■ SOURCE RECORDS ■

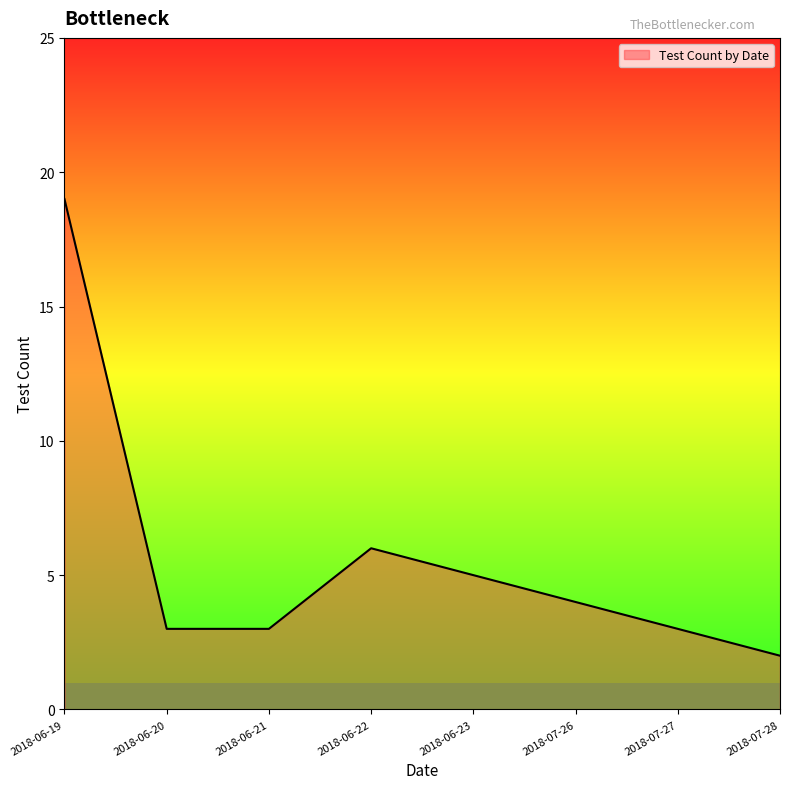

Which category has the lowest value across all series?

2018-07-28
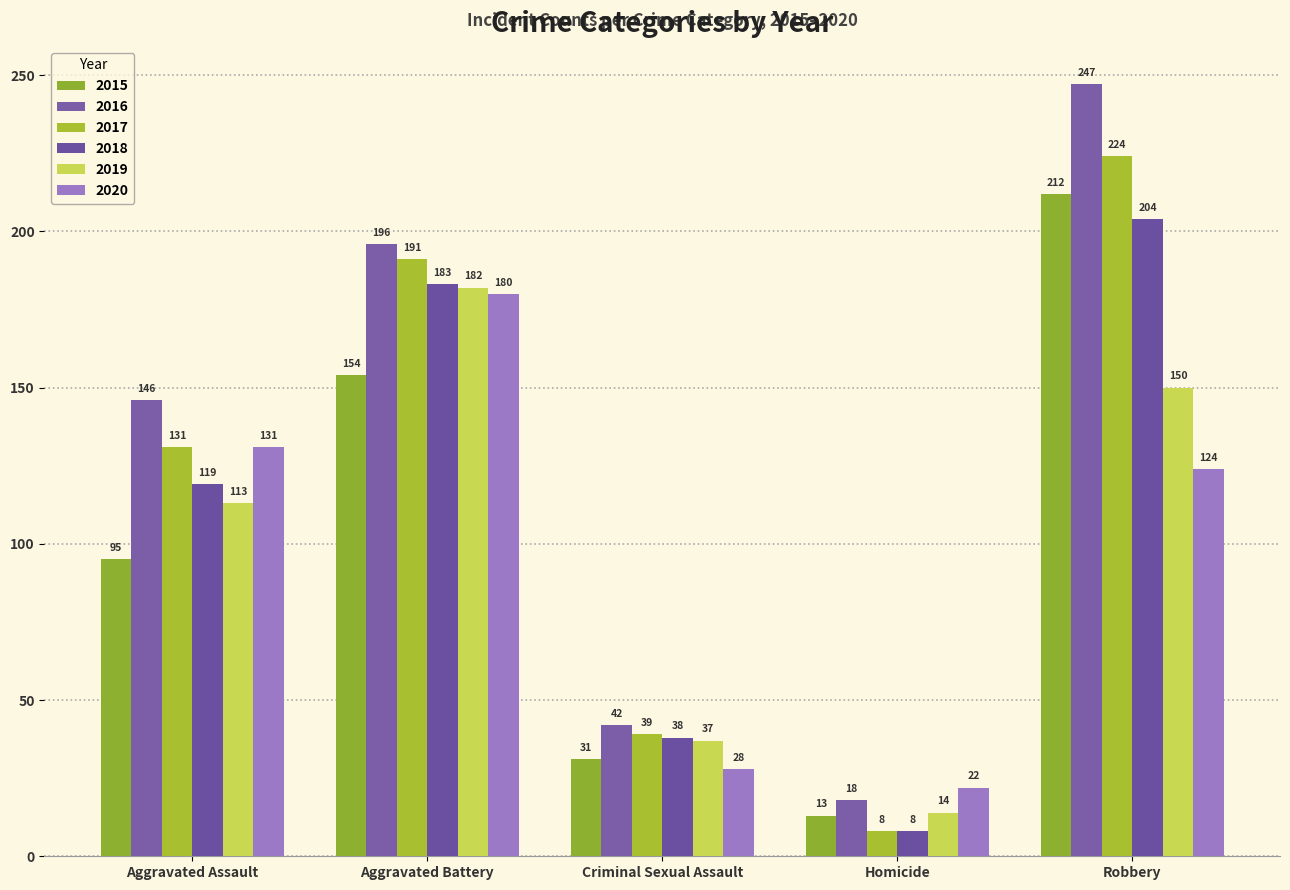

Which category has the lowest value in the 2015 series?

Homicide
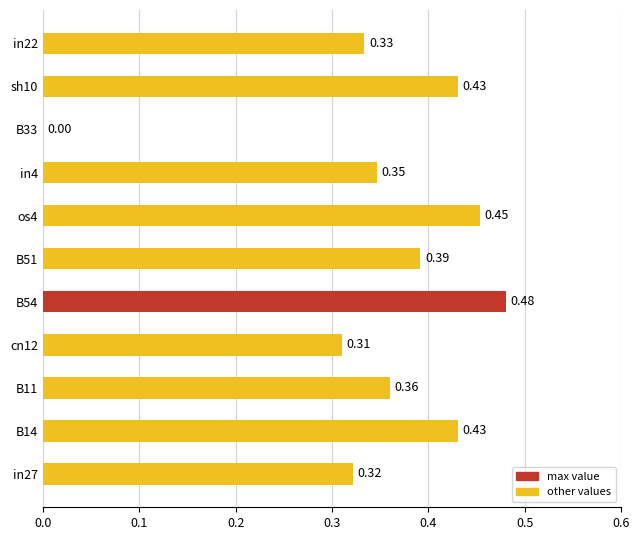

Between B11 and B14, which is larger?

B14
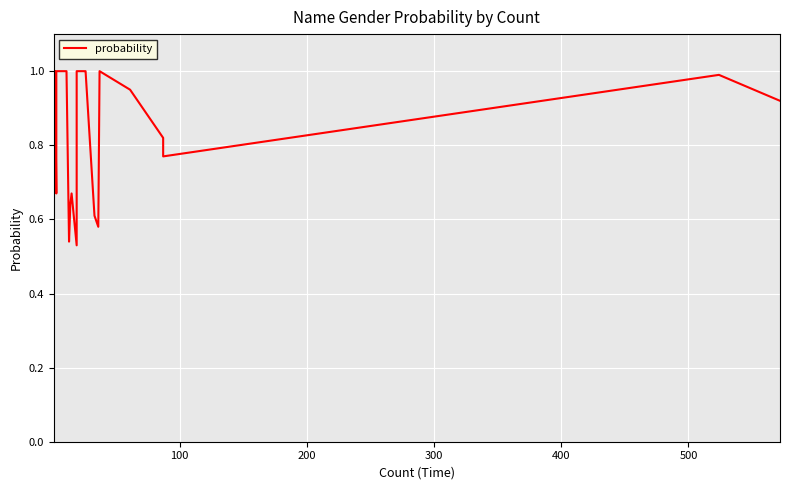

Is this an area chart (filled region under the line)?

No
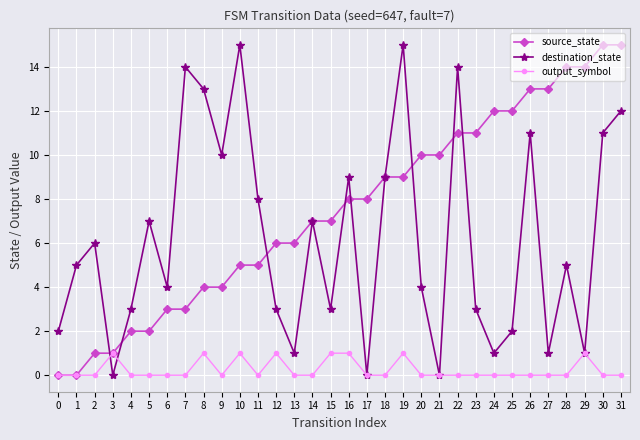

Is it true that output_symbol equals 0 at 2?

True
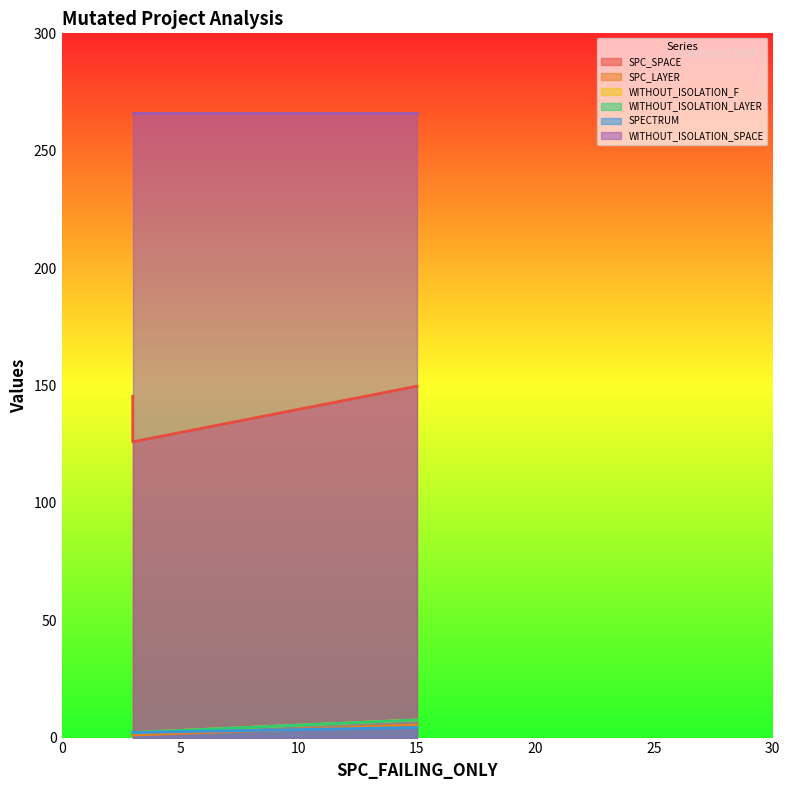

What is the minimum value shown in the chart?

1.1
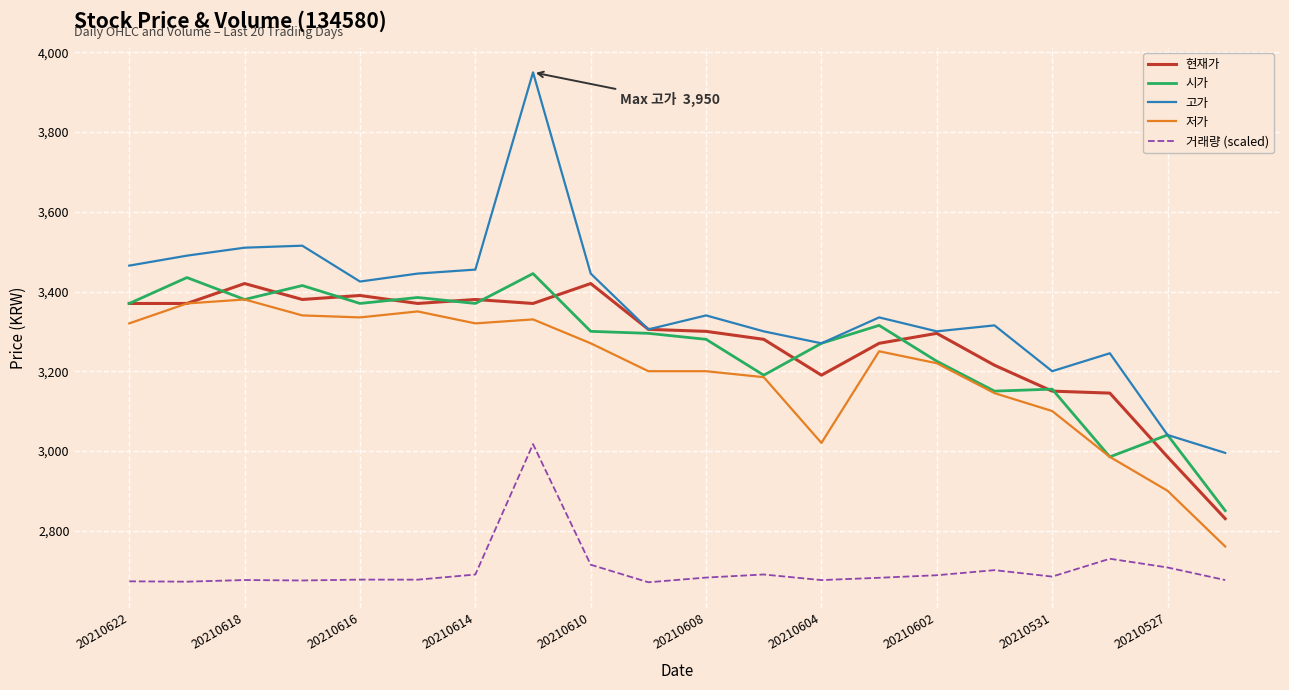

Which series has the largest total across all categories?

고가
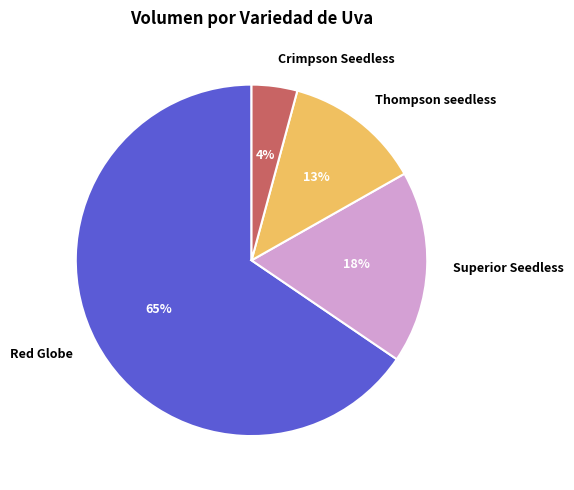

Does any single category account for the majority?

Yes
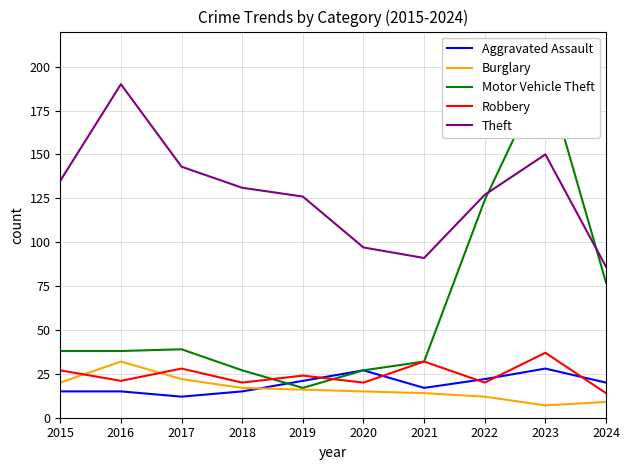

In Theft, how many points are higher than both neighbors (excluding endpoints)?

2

■ PROBLEM DETAILS ■
Recast the records above as a Markdown table with the columns Row and Entry, giving each nonblank line its own numbered row. Leave the picture lines out.

■ RESULT OF THIS EXERCISE ■
| Row | Entry |
|---|---|
| 1 | Which category has the lowest value across all series? |
| 2 | 2018-07-28 |
| 3 | Which category has the lowest value in the 2015 series? |
| 4 | Homicide |
| 5 | Between B11 and B14, which is larger? |
| 6 | B14 |
| 7 | Is this an area chart (filled region under the line)? |
| 8 | No |
| 9 | Is it true that output_symbol equals 0 at 2? |
| 10 | True |
| 11 | What is the minimum value shown in the chart? |
| 12 | 1.1 |
| 13 | Which series has the largest total across all categories? |
| 14 | 고가 |
| 15 | Does any single category account for the majority? |
| 16 | Yes |
| 17 | In Theft, how many points are higher than both neighbors (excluding endpoints)? |
| 18 | 2 |